# Bordertown Cookoff Clover SC



## WalterSC (Mar 30, 2008)

Ok yall want pics try these out and tell me what yall think. Niki and I did Bordertown BBQ Comp in Clover SC this weekend. It was a all butt event , and we came in 3rd out of 12 teams there.


----------



## LarryWolfe (Mar 30, 2008)

Great job Walter and Nikki!!!!


----------



## Puff1 (Mar 30, 2008)

Great job Squeel Appeal!!!


----------



## Finney (Mar 30, 2008)

Ya done good buddy.  Anyone else we know there?  Hope to see you at some point this year.  Maybe fall SOTB.


----------



## Rag1 (Mar 30, 2008)

Nice finish. What's this short sleeve stuff? Looks like summer.


----------



## Puff1 (Mar 30, 2008)

Rag said:
			
		

> Nice finish. What's this short sleeve stuff? Looks like summer.


What is this summer you speak of??


----------



## WalterSC (Mar 31, 2008)

Rag said:
			
		

> Nice finish. What's this short sleeve stuff? Looks like summer.



Well them butts was still hot and I was pulling by hand that and the fact the more I pulled and got ready to fix the turn in plate I really didnt notice the cold.
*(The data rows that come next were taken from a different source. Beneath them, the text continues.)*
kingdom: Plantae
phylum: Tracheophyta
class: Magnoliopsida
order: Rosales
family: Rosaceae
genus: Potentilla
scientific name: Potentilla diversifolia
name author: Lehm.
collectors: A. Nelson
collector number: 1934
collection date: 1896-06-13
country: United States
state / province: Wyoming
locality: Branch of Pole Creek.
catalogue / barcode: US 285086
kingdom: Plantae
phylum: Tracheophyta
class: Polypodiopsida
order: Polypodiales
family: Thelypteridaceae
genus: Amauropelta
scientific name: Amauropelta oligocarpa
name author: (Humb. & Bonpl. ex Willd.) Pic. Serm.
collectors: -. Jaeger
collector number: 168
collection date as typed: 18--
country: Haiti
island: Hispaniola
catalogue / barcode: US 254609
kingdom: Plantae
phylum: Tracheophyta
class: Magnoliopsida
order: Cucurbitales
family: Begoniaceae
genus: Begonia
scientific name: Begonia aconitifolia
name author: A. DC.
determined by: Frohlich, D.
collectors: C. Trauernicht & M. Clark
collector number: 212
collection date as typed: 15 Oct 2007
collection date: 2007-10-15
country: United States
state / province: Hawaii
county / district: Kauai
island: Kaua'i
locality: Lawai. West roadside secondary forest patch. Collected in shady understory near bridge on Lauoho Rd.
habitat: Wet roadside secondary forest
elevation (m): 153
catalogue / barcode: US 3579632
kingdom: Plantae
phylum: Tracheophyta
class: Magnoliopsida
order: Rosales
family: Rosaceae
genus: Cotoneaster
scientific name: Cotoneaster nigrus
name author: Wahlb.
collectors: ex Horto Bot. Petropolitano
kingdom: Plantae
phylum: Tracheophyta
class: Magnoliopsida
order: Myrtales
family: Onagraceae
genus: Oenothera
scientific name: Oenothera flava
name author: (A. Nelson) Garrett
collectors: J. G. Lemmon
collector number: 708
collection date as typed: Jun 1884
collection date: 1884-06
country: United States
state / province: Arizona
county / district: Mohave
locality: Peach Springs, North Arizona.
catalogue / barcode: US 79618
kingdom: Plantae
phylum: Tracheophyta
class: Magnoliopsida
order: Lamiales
It did catch up to me once I was done , I was glad we brought a coffee machine, LOL!!!


----------



## WalterSC (Mar 31, 2008)

Finney said:
			
		

> Ya done good buddy.  Anyone else we know there?  Hope to see you at some point this year.  Maybe fall SOTB.



Well Q2U , Chuckwagon BBQ , Palmetto Cookers , thatsall I can remember now so if I left anybody off the list sorry bou tthat, LOL!!I honestly dont know about the judging part right now , the only dates I got locked in stone are the comps , our next one is Hammin and Jammin in North Augusta S.C. May 16th - 17th , if anyone here would like to come and cook with us let me know and we will work it out.  Fall SOTB might just be a possibility if I dont judge I might be looking at cooking at that one, or  helping with cooking with anybody that will be there.


----------



## Bill The Grill Guy (Mar 31, 2008)

Great job.  Thanks for the pics.


----------



## Diva Q (Mar 31, 2008)

congratulations on your outstanding finish!


----------



## WalterSC (Mar 31, 2008)

Bordertown Scores

Border Town BBQ Cook off 

Clover SC. 
29 Mar 08 
Team Name Score 

Casey's Big Dawg BBQ 15.36 
Firehouse Grill 14.90 
Team Sqeel Appeal 14.88 
Pickin' Porkers 14.64 
Q-2-U 14.60 
Outlaw Bar-B-Q 14.28 
Pork O Butts 14.27 
Clover VFD 14.10 
Back Yard Dawgs 13.65 
Palmetto Cookers 13.63 
Chuckwagon 13.51 
Charlie McDonald 13.37


----------